Safety apparel and equipment should be a fixture of your workplace. Because it’s the employer’s responsibility to outfit workers in the safety gear, you need to make sure you’re covering all bases. Occupational Health & Safety magazine explained that these are some of the most important items that you should be providing your employees:
- Well-fitted helmets
- Protective eyewear
- Ear plugs or muffs for noisy environments
- Protective gloves for workers handling toxic substances
- Strong fall harnesses for construction professionals
- Anti-slip footwear
- Protective clothing for dusty or toxic areas.
The National Workzone Safety Information Clearing House noted that high visibility apparel is also essential for any employees working on construction sites or in areas with lots of traffic. Top quality high visibility apparel consists of three portions: the background material, the retroreflective material and the combined-performance material. Depending on your site’s location and time of day, workers might need to only wear these fabrics in the form of a lightweight vest, or they may need to be fully outfitted.

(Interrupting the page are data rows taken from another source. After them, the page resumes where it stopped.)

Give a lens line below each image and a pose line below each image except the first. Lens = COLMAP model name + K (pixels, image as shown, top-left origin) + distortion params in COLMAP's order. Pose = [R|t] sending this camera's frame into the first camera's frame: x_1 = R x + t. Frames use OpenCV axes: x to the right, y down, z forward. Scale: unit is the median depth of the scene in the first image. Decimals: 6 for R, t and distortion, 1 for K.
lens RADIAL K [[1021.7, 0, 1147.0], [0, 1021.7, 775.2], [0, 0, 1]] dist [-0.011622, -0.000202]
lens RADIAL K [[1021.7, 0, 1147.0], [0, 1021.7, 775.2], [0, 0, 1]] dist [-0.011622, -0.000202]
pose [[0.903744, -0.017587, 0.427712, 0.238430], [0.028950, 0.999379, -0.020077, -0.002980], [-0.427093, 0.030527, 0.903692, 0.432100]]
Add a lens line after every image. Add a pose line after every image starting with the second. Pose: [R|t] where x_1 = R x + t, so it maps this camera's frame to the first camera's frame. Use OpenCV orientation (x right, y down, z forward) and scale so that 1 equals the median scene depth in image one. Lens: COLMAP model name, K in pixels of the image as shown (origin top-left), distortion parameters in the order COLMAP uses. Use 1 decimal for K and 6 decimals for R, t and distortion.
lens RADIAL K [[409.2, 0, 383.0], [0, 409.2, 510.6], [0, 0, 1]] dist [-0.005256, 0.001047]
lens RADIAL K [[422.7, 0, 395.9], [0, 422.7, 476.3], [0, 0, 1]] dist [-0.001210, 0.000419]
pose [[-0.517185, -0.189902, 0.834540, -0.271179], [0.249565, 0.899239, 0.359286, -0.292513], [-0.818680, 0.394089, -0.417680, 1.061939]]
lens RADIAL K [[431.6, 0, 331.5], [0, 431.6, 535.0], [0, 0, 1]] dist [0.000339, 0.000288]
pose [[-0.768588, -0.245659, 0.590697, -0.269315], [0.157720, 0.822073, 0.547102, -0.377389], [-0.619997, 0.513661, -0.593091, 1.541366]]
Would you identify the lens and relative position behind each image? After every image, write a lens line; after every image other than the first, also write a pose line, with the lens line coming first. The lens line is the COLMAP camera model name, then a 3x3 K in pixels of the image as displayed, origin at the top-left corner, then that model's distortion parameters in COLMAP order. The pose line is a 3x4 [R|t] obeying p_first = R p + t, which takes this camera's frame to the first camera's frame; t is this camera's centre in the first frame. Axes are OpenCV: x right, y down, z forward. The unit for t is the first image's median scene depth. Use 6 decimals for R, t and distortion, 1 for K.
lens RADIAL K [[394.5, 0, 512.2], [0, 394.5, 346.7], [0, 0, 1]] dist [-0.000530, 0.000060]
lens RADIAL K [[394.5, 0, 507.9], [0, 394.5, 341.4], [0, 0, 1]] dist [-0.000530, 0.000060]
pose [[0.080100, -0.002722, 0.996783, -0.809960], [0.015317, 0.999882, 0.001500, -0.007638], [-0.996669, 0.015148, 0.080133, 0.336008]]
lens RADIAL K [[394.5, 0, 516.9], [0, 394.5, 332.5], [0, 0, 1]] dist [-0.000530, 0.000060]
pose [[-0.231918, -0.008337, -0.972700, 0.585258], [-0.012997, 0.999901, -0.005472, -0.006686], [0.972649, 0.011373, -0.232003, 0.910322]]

Make sure your workers are outfitted correctly
Because personal protective equipment (or PPE) choices can make or break potentially dangerous situations, it’s absolutely vital that you make sure workers are properly clothed.
Occupational Health & Safety magazine explained that managers in charge of safety should carve out time to evaluate employees. Walk around to different departments and see what the current situation is in terms of gear. Is absolutely everyone wearing hard hats in construction zones? Is eye protection a top priority in places where debris and dust are abundant? If it seems like your workers may be cutting corners or ignoring protocol entirely, you may need to implement safety training courses. Even if you’ve previously held classes on the topic of workplace safety, you may need to give a refresher course on appropriate apparel.
You should also look into exactly why your workers aren’t following safety guidelines in what they choose to wear. Aside from a lack of knowledge, there are a plethora of reasons that employees may be choosing to clothe themselves in protocol-breaking apparel. Is your company not providing the proper garments or accessories? Are the ones that are being provided too old or broken to function properly? Is the safety apparel actually getting in the way of people doing their jobs? You may need to place a new safety equipment order or completely reevaluate the products your company’s been using.